Un autre exemple concerne les cyclistes (motorisé·es ou non) qui écoutent de la musique durant le trajet: en 2023, 74 % des 18-24 ans ont indiqué écouter de la musique au moins de temps en temps durant le trajet. Cette part était de 8 % chez les 65-74 ans [5].
L’effet lié à l’âge est également visible chez les piéton·nes, en particulier lorsqu’ils·elles écrivent ou lisent sur leur téléphone portable tout en marchant. En 2022, les proportions étaient de 94 % chez les 18-24 ans et de 32 % chez les 65-74 ans [4].
Une «Naturalistic Driving Study» (NDS, voir note explicative 1), réalisée aux États-Unis et à laquelle ont participé quelque 3500 conducteur·rices de voitures de tourisme âgé·es de 16 à 98 ans, montre que les conducteur·rices plus âgé·es conduisent moins souvent en étant distrait·es que les plus jeunes. Alors que les personnes de 65 ans et plus étaient distraites au moins temporairement dans 40 % des segments temporels considérés, cette proportion était de 57 % chez les 21-29 ans. Dans toutes les tranches d’âge, les interactions avec les passager·ères représentent la forme de distraction la plus fréquente [6].
Dangerosité
L’inattention/la distraction peut empêcher de disposer suffisamment de toutes les ressources visuelles, auditives, cognitives et motrices nécessaires pour participer en toute sécurité à la circulation routière. Cela a des répercussions négatives sur la sécurité routière [7]. Jusqu’à présent, la recherche s’est surtout penchée sur la distraction. Cela s’explique par le fait que l’inattention ne peut pas être détectée de manière fiable.

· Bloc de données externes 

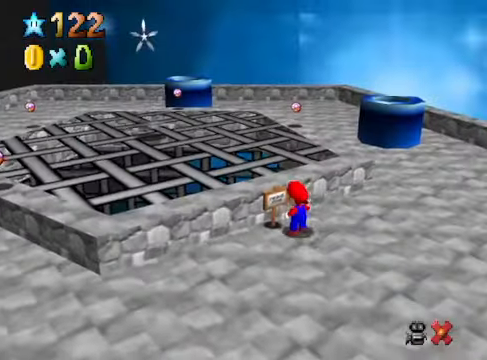
{"buttons": ["A"], "left_stick": "center", "right_stick": "center", "events": [[67, "left_stick", "up"], [67, "right_stick", "down-left"], [234, "left_stick", "center"], [234, "right_stick", "center"], [434, "A", "down"]]}
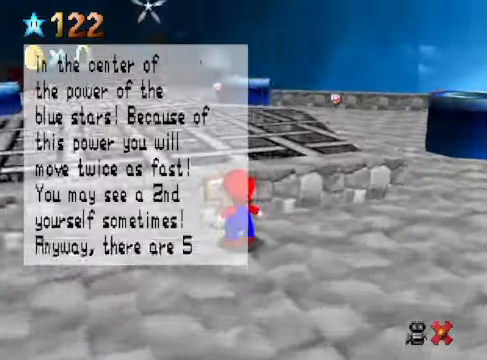
{"buttons": ["A"], "left_stick": "left", "right_stick": "center", "events": [[33, "A", "up"], [133, "left_stick", "down-left"], [200, "A", "down"], [334, "A", "up"], [501, "A", "down"], [501, "left_stick", "left"]]}
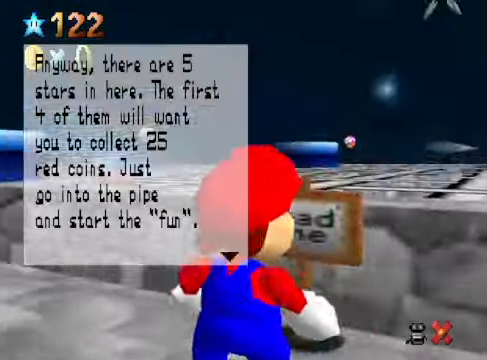
{"buttons": [], "left_stick": "left", "right_stick": "center", "events": [[100, "A", "up"], [234, "A", "down"], [334, "A", "up"]]}
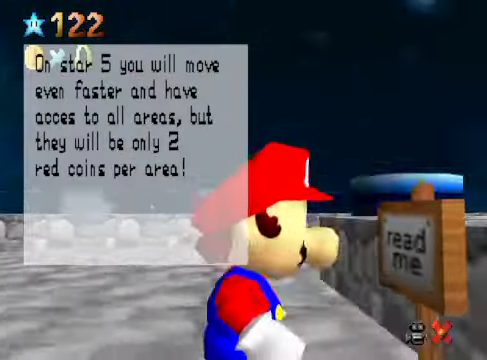
{"buttons": [], "left_stick": "up", "right_stick": "center", "events": [[33, "A", "down"], [133, "A", "up"], [167, "left_stick", "up-left"], [501, "left_stick", "up"]]}
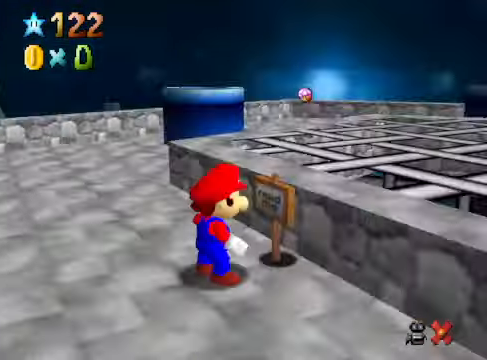
{"buttons": [], "left_stick": "left", "right_stick": "down-left", "events": [[167, "left_stick", "up-left"], [434, "right_stick", "down-left"], [467, "left_stick", "left"]]}
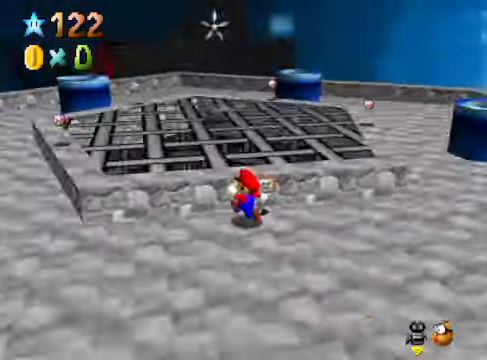
{"buttons": [], "left_stick": "up-left", "right_stick": "center", "events": [[100, "right_stick", "center"], [334, "left_stick", "up-left"], [334, "right_stick", "down-left"], [400, "right_stick", "center"]]}
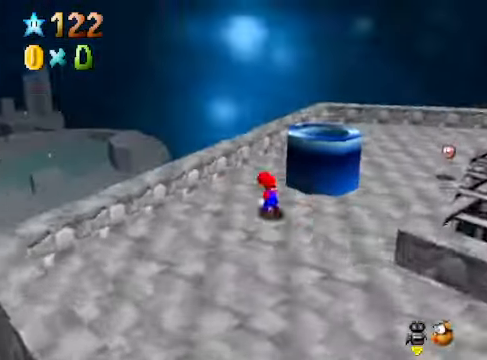
{"buttons": [], "left_stick": "center", "right_stick": "center", "events": [[66, "left_stick", "center"], [100, "A", "down"], [133, "A", "up"], [333, "left_stick", "right"], [500, "left_stick", "center"]]}
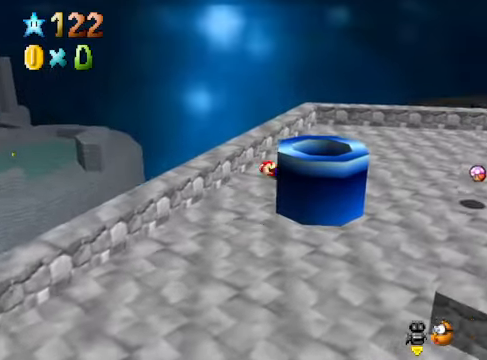
{"buttons": [], "left_stick": "center", "right_stick": "center", "events": [[67, "A", "down"], [167, "A", "up"], [267, "left_stick", "right"], [367, "left_stick", "center"], [401, "A", "down"], [468, "A", "up"]]}
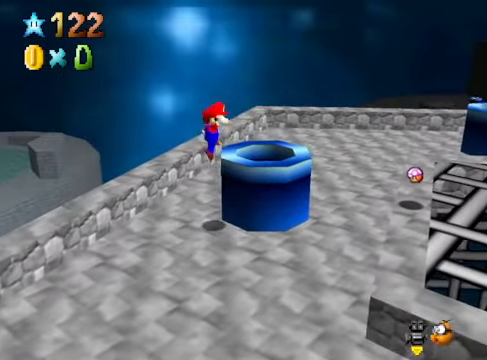
{"buttons": [], "left_stick": "center", "right_stick": "center", "events": [[167, "A", "down"], [200, "left_stick", "right"], [301, "A", "up"], [334, "left_stick", "center"]]}
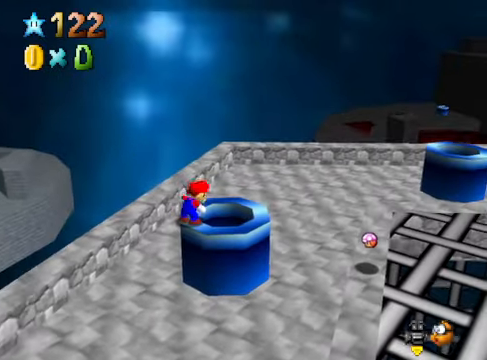
{"buttons": ["X"], "left_stick": "center", "right_stick": "center", "events": [[334, "X", "down"], [434, "X", "up"], [501, "X", "down"]]}
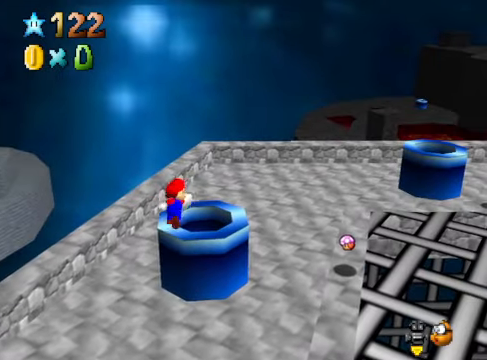
{"buttons": [], "left_stick": "center", "right_stick": "center", "events": [[100, "X", "up"]]}
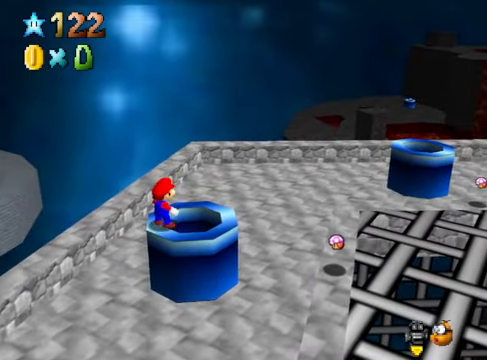
{"buttons": [], "left_stick": "center", "right_stick": "center", "events": [[100, "X", "down"], [133, "X", "up"]]}
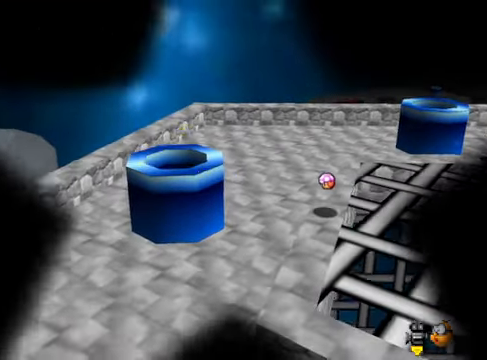
{"buttons": [], "left_stick": "center", "right_stick": "center", "events": []}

La «Naturalistic Driving Study» aux États-Unis montre que la distraction au volant multiplie environ par deux le risque d’accident [8].
Parmi les activités distrayantes, celles qui obligent la personne au volant à détourner le regard de la route représentent le risque le plus élevé, par exemple le fait de composer un numéro sur un téléphone portable (odds ratio 12,2, voir note explicative 2). Les interactions avec les passager·ères sont associées à un risque nettement plus faible (odds ratio 1,4) [7,8].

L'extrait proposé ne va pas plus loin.